Meta Platforms said it expects 2026 capital expenditures (capex) of $115 billion to $135 billion as it ramps up spending on AI infrastructure and related efforts. The company also reported fourth-quarter results that beat analyst expectations and projected first-quarter revenue of $53.5 billion to $56.5 billion.
The new capex range marks a sharp increase from the $72.22 billion Meta spent on capital expenditures in 2025, underscoring how aggressively the company plans to invest in compute, data centers, and other AI capacity. After the update, Meta shares rose about 10% in extended trading, according to reports covering the earnings release.
Capex and expenses surge in 2026 outlook
Meta said its 2026 capex guidance reflects increased investment to support its Superintelligence Labs efforts and its core business. Alongside the capex outlook, Meta projected total expenses of $162 billion to $169 billion in 2026.
The spending ramp is tied largely to infrastructure costs, including third-party cloud spend, higher depreciation tied to AI data center assets, and higher infrastructure operating expenses. The Financial Times also reported that Meta’s projected 2026 capex could reach as high as $135 billion and described the company as San Francisco-based.
Q4 results top expectations
For the fourth quarter of 2025, Meta reported earnings per share (EPS) of $8.88 and revenue of about $59.9 billion, topping analyst expectations cited in coverage of the results. Tom’s Guide reported the quarter’s revenue at $59.9 billion and said it was up 24% year over year.
Meta’s ad business remained the main driver of results, and The Economic Times reported advertising revenue of $58.14 billion for the quarter ended Dec. 31, up from $46.78 billion a year earlier. The Economic Times also said costs and expenses rose 40%, outpacing total revenue growth of 24% and contributing to a drop in operating margin.

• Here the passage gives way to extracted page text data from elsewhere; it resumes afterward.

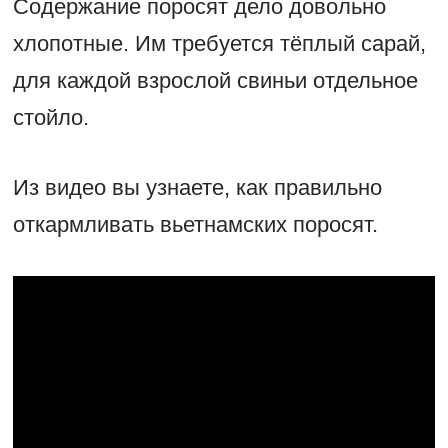
Содержание поросят дело довольно
хлопотные. Им требуется тёплый сарай,
для каждой взрослой свиньи отдельное
стойло.
Из видео вы узнаете, как правильно
откармливать вьетнамских поросят.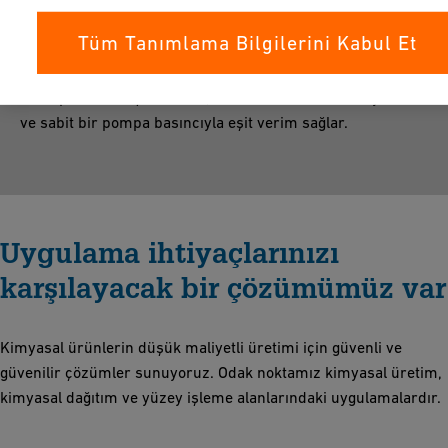
Tüm Tanımlama Bilgilerini Kabul Et
Daha düşük enerji tüketimi
Daha pürüzsüz iç duvarlar, borularda kabuklanmayı önler
ve sabit bir pompa basıncıyla eşit verim sağlar.
Uygulama ihtiyaçlarınızı
karşılayacak bir çözümümüz var
Kimyasal ürünlerin düşük maliyetli üretimi için güvenli ve
güvenilir çözümler sunuyoruz. Odak noktamız kimyasal üretim,
kimyasal dağıtım ve yüzey işleme alanlarındaki uygulamalardır.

Reality Labs remains a drag
Meta’s Reality Labs unit continued to lose money, according to reports summarizing the results. Yahoo Finance reported Reality Labs revenue of $955 million and losses of about $6 billion for the quarter.
What Meta said about “superintelligence”
Meta framed its higher spending as part of a push toward “superintelligence,” described in coverage as a goal focused on deeply personalized artificial intelligence for its large social media user base. On the earnings call, CEO Mark Zuckerberg said, “This is going to be a big year for delivering personal superintelligence, accelerating our business infrastructure for the future and shaping how our company will work going forward.”
The company also signaled that capacity limitations could remain an issue as it builds out infrastructure, with The Economic Times reporting that CFO Susan Li said Meta will face capacity constraints through much of 2026. Investing.com similarly reported that Meta expects most of its 2026 expense growth to come from infrastructure costs, including cloud spending and higher infrastructure operating expenses.